Comparison table: pH of selected Ba(OH)2 concentrations
The table below shows how the pH changes as the molarity of Ba(OH)2 changes. These values are calculated with the same approach used for 0.0048 M. Notice how doubling or halving concentration does not change pH linearly because pH is logarithmic.
| Ba(OH)2 concentration (M) | [OH-] produced (M) | pOH | pH at 25 C |
|---|---|---|---|
| 0.0010 | 0.0020 | 2.6990 | 11.3010 |
| 0.0025 | 0.0050 | 2.3010 | 11.6990 |
| 0.0048 | 0.0096 | 2.0177 | 11.9823 |
| 0.0100 | 0.0200 | 1.6990 | 12.3010 |
| 0.0500 | 0.1000 | 1.0000 | 13.0000 |
Comparison table: strong bases and hydroxide yield
This second table helps explain why different bases produce different hydroxide concentrations even at the same formal molarity.
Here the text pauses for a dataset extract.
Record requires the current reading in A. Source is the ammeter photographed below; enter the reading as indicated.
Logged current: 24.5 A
The chemistry depends on how many OH– ions each formula unit contributes upon dissociation.
| Base | Idealized dissociation | OH- ions per formula unit | [OH-] from a 0.0048 M solution |
|---|---|---|---|
| NaOH | NaOH → Na+ + OH- | 1 | 0.0048 M |
| KOH | KOH → K+ + OH- | 1 | 0.0048 M |
| Ca(OH)2 | Ca(OH)2 → Ca2+ + 2OH- | 2 | 0.0096 M |
| Ba(OH)2 | Ba(OH)2 → Ba2+ + 2OH- | 2 | 0.0096 M |
Why pH changes logarithmically
pH and pOH are logarithmic scales. That means each whole-number change represents a tenfold change in hydrogen ion concentration or hydroxide ion concentration. This is why chemistry students must be comfortable with logs when solving acid-base problems. For example, a solution with pOH 2 has ten times the hydroxide concentration of a solution with pOH 3.
For your specific problem, [OH–] = 0.0096 M is just a bit below 0.01 M. Since the negative log of 0.01 is 2, the pOH should be just a bit above 2. That quick estimate helps verify that the exact pOH of 2.0177 is reasonable. Then a pH just under 12 also makes sense. Developing this kind of number sense is a powerful chemistry skill.
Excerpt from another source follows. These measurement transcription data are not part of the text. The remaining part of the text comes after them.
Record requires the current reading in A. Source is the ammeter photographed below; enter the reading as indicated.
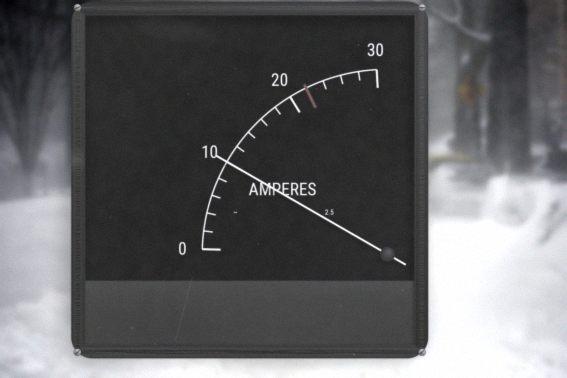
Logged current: 10 A
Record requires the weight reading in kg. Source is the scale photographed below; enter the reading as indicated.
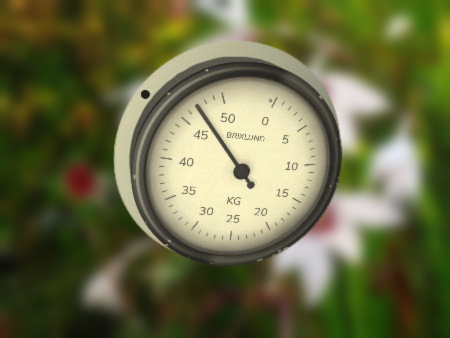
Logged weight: 47 kg
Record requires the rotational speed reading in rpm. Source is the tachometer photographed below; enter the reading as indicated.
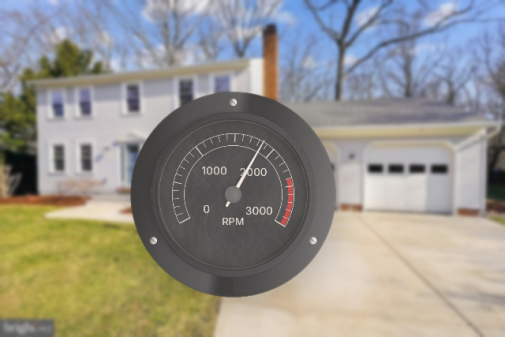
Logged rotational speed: 1850 rpm
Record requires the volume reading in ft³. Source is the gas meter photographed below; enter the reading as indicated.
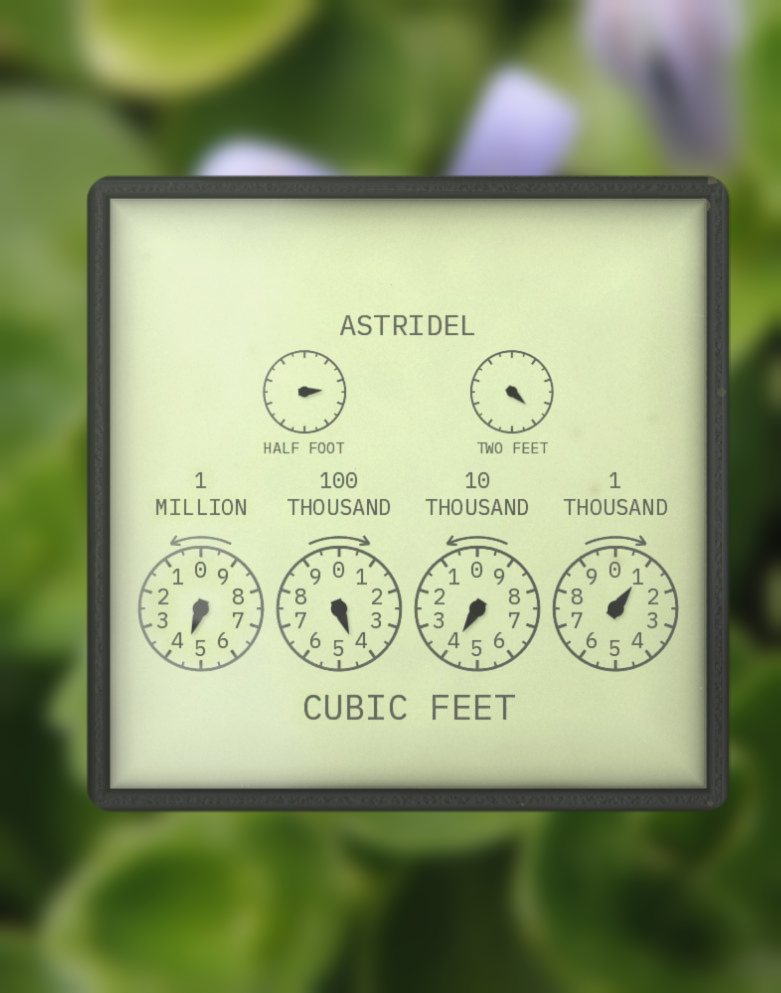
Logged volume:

How this problem appears in classes and exams
Problems like “calculate the pH of 0.0048 M Ba(OH)2” show up in high school chemistry, AP Chemistry review, first-year college chemistry, nursing prerequisites, and engineering fundamentals. Instructors use this question to test several skills at once:
- Recognizing strong electrolytes
- Writing dissociation equations correctly
- Using stoichiometric coefficients in solution chemistry
- Applying logarithms to concentration data
- Rounding to a sensible number of significant figures
If you can solve this problem accurately, you are demonstrating more than memorization. You are connecting formula interpretation, equilibrium conventions, and mathematical analysis.
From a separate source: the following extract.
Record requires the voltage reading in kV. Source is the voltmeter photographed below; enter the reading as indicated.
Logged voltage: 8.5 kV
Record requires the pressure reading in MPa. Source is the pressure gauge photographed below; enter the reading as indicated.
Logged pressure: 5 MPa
Advanced note: what about temperature and real solutions?
In rigorous chemistry, the statement pH + pOH = 14 is strictly tied to the ionic product of water at 25 C. At other temperatures, the sum changes slightly because water autoionizes differently. Likewise, real solutions can deviate from ideality, especially as ionic strength rises. In most educational settings, though, the concentration here is low enough and the problem style simple enough that the standard 25 C assumption is expected and accepted.
If you are studying beyond introductory chemistry, you may also encounter the idea that not every hydroxide-containing compound behaves as an ideal strong base under all conditions. But for Ba(OH)2 in standard classroom stoichiometric pH problems, complete dissociation is the right model.
Quick mental check for the final answer
Here is a fast way to sanity-check the answer without doing the entire calculation from scratch:
- 0.0048 M Ba(OH)2 gives about 0.01 M OH– because of the factor of 2.
- A 0.01 M OH– solution has pOH about 2.
- If pOH is about 2, then pH is about 12.
So any answer near 12 is plausible. An answer near 10 or near 14 should immediately look suspicious. This type of estimate is useful on tests because it helps you catch calculator slips.
Authoritative references for pH concepts
For additional reading on pH, water chemistry, and acid-base fundamentals, review these trusted public resources:
Bottom line
To calculate the pH of 0.0048 M Ba(OH)2, multiply the base molarity by 2 to get [OH–] = 0.0096 M, find pOH = 2.0177, and subtract from 14. The final result is pH = 11.98 at 25 C. If you remember that Ba(OH)2 releases two hydroxide ions, the rest of the solution becomes straightforward.